Si Evelio Minano Ramirez passe en revue les animaux chez Visniec dans une démarche d’une originalité merveilleuse, Gilles Losseroy se focalise sur l’expérience vampirique dans l’œuvre de Matei Visniec. Dana Monah propose l’image de la Cantatrice chauve comme une image marquante du dramaturge: « Faire du théâtre pour ne pas mourir : une Cantatrice chauve des prisons communistes ». Sur la même ligne d’une participation à l’histoire, Josefina Komporaly compare le théâtre de Visniec à celui de Andras Visky du point de vue de la mémoire et de sa représentation. Simona Palasca, Corina-Mihaela Apostoleanu et Lăcrămioara Berechet insistent dans leurs études sur les techniques narratives: la réalité, le contrepoint, la supra-réalité, la poétique de l’élément aquatique. Simona Simionof est préoccupée par l’art de l’acteur tandis que Maria-Monalisa Plesea évoque les espaces de l’attente dans le théâtre de Matei Visniec. Quelques autres études contribuent aussi à la richesse interprétative de cette première partie consacrée à l’œuvre de Matei Visniec.

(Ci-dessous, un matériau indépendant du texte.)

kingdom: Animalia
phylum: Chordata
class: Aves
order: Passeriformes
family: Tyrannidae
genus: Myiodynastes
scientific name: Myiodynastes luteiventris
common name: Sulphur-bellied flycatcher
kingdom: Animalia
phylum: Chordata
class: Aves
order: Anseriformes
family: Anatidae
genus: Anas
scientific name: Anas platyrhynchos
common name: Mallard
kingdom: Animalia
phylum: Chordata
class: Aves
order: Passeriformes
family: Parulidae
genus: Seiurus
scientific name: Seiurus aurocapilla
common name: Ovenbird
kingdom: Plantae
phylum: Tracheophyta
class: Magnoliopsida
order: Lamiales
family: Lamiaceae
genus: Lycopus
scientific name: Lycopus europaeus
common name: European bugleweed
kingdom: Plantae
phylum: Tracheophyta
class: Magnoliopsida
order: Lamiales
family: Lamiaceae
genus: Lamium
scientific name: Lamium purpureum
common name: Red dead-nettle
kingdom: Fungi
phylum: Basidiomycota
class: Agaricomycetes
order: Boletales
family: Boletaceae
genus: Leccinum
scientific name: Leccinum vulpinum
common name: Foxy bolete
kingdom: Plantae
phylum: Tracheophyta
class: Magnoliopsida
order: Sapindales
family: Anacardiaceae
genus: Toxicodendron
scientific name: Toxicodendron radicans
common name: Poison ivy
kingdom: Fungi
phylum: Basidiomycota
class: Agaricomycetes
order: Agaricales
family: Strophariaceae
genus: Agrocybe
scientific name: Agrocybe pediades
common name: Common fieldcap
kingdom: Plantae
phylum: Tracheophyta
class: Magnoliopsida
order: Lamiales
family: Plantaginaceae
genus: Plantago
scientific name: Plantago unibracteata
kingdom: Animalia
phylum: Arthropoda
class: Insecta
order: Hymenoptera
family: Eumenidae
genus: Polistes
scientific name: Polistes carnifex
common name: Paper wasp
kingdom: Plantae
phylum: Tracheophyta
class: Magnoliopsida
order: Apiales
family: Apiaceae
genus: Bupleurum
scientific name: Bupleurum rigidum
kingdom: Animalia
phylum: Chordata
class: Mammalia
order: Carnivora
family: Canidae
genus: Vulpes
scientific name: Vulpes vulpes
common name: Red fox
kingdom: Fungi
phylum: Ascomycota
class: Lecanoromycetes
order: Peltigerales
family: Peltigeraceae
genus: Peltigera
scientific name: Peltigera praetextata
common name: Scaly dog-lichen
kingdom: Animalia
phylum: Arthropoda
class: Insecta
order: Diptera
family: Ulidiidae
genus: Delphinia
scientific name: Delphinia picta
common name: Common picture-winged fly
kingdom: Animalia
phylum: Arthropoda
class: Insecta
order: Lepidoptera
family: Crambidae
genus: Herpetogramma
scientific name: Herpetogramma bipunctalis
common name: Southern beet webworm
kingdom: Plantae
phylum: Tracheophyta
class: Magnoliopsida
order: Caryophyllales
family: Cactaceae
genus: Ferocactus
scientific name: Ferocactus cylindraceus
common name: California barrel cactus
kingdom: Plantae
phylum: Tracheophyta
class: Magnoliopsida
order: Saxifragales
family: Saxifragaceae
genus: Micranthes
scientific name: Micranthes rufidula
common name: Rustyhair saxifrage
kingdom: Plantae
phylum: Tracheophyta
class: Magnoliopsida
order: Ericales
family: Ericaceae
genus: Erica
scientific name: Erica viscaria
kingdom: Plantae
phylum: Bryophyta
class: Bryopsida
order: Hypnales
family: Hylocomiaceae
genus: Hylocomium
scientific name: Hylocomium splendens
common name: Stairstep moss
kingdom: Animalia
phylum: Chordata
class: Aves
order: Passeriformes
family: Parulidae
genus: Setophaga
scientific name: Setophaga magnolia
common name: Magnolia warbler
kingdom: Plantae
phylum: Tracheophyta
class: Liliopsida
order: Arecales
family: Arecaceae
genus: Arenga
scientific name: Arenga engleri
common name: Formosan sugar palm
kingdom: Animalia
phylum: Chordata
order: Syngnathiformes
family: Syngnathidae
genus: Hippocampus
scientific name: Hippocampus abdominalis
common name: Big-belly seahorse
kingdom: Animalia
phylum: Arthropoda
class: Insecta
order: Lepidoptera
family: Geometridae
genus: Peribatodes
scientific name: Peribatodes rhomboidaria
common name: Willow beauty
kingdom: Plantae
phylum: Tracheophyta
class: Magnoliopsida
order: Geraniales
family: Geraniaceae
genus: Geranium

La seconde partie refait le dialogue des arts: la littérature, le théâtre et le film. Jean-Jacques Chardin consacre son étude en anglais à ce que Shakespeare doit à l’humanisme, tandis que Heinz-Uwe Haus détaille, toujours en anglais, les images de la souffrance et de la sagesse dans le théâtre grec de l’Antiquité. D’autres études, en roumain, présentent la relation entre le film et le théâtre, leurs codes et leur sémantique.
Un tel recueil riche en significations et perspectives, consacré à Matei Visniec, offre une belle image du combat d’un écrivain qui, en jouant sur le mode de la poésie, de la philosophie et de l’anthropologie, se propose, en premier, comme un dramaturge de premier rang de la littérature universelle. Son combat a franchi les frontières: c’est celui d’un Matei Visniec qui écrivait pour résister et qui écrit pour continuer à exister. L’homme du dramaturge est le postmoderne qui se pose des fois des questions, mais qui reste surtout coincé dans un cercle. Et le courage? En bon anthropologue qui écrit des pièces de théâtre, Matei Visniec est à même de dire : Ma voix dans le texte et dans la bouche de l’acteur, c’est la voix même du spectacle de notre monde. Vous voyez, mon courage, c’est comme ça: tenir levé le rideau du spectacle émerveillé sur notre condition humaine, trop humaine.
Marina Cap-Bun et Florentina Nicolae (coord.), Literatura, teatrul şi filmul. În onoarea dramaturgului Matei Vişniec, Ovidius University Press, Constanţa, 2015, 394 pages.